Increasing (reported) inequality is everywhere red meat for demagogues. It is time for a companion volume that describes "good" vs. "bad" inequality.  First, the big three: (1) Not all gains or riches are ill-gotten; entrepreneurial success must be rewarded; it is indispensable because it assembles new ideas and new products that enrich others; the rule of law means that ill-gotten (and only those) gains are pursued at great risk; (2) We do not live in a zero-sum world; the gains by some are not at the expense of others; (3) Increasing poverty is not equivalent to increasing inequality; magically double all incomes and poverty declines while inequality increases.

And three more: (4) Most reports of increasing inequality are flawed; comparing statistical groups over time is meaningless; the key measure is economic mobility as seen via panel data; the rare panel data we have are inadequate; the most upwardly mobile, the immigrants, are excluded; (5) It's a safe conjecture that more Americans aspire than envy; economic growth provides more upward mobility possibilities; redistributionist interventions are likely to stunt growth -- and create more cronies and more inequality; (6) All of the acknowledged national income measurement problems and shortcomings make their way into the inequality discussion; not everything that counts can be counted; the greatest inequalities involve longevity, health, general well-being -- all beyond the scope of traditional national income accounts.

There are surely more. The problem we have is that the mere waving of the "inequality" flag often ends the discussion.

Sunday, November 01, 2015

Winners

The Economist has a very nice cover story on blockchains and trust ("The trust machine: How the technology behind bitcoin could change the world"). Technology helps people find ways to reduce transactions costs, promote trust and enhance productivity and wealth. The story begins where Hernando de Soto leaves off: there is "dead capital" when and where people do not have clear title to their property. So they remain poor. But better record keeping is expensive. It appears that that proper record keeping and all that follows is now within the reach of many via the application blockchain technology.
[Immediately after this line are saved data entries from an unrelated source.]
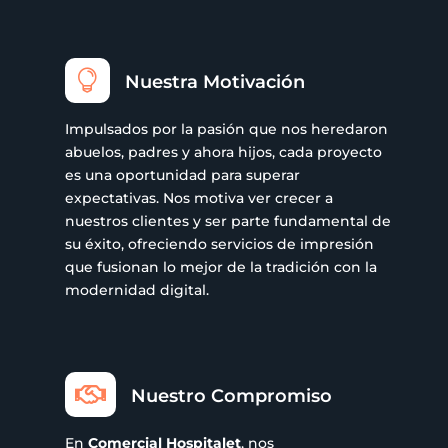

Nuestra Motivación
Impulsados por la pasión que nos heredaron
abuelos, padres y ahora hijos, cada proyecto
es una oportunidad para superar
expectativas. Nos motiva ver crecer a
nuestros clientes y ser parte fundamental de
su éxito, ofreciendo servicios de impresión
que fusionan lo mejor de la tradición con la
modernidad digital.

Nuestro Compromiso
En
Comercial Hospitalet
, nos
Economic growth is natural (people want to make money) but it's movers have to contend with an army crony capitalists and redistributiuonists. (Even now the latter have not grasped the fact that the harder they work, the less there is to redistribute.) The U.S. economy usually grows impressively after a downturn. But after the Great Recession, we got the Great Regulation -- and growth that's less than half what it should be, still hovering at near just 1.5% annual GDP growth.
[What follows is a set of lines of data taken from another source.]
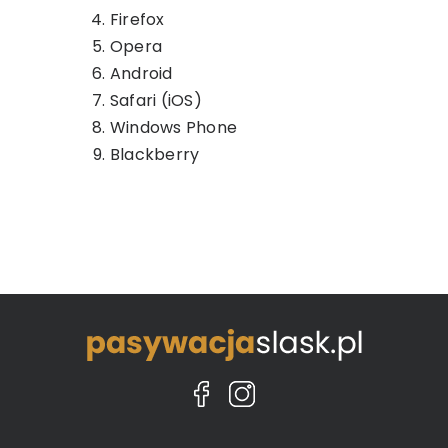
Firefox
Opera
Android
Safari (iOS)
Windows Phone
Blackberry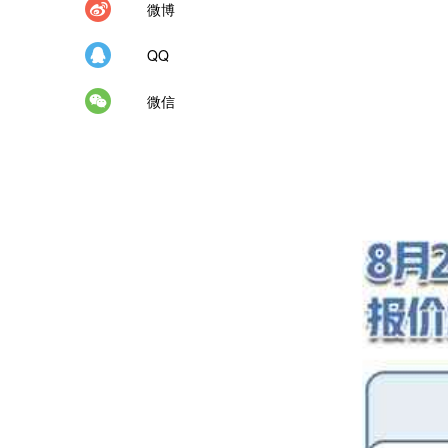
微博
QQ
微信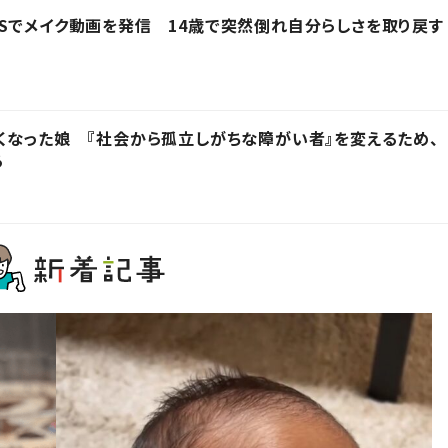
Sでメイク動画を発信 14歳で突然倒れ自分らしさを取り戻す
くなった娘 『社会から孤立しがちな障がい者』を変えるため、
る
That aside, in the derby between the forces for growth and the redistributionists, I remain optimistic that growth will win. Blockchain technology powers Bitcoin electronic currency but could just as well advance all of the other transactions that require record-keeping and verification -- and therefore trust. Here is how The Economist's Leader for the story concludes:
The notion of shared public ledgers may not sound revolutionary or sexy. Neither did double-entry book-keeping or joint-stock companies. Yet, like them, the blockchain is an apparently mundane process that has the potential to transform how people and businesses co-operate. Bitcoin fanatics are enthralled by the libertarian ideal of a pure, digital currency beyond the reach of any central bank. The real innovation is not the digital coins themselves, but the trust machine that mints them—and which promises much more besides
Many have experienced Uber and they quickly get it. But this is just the start. The winners will be not just be the smart and inventive people but the rest of us who too.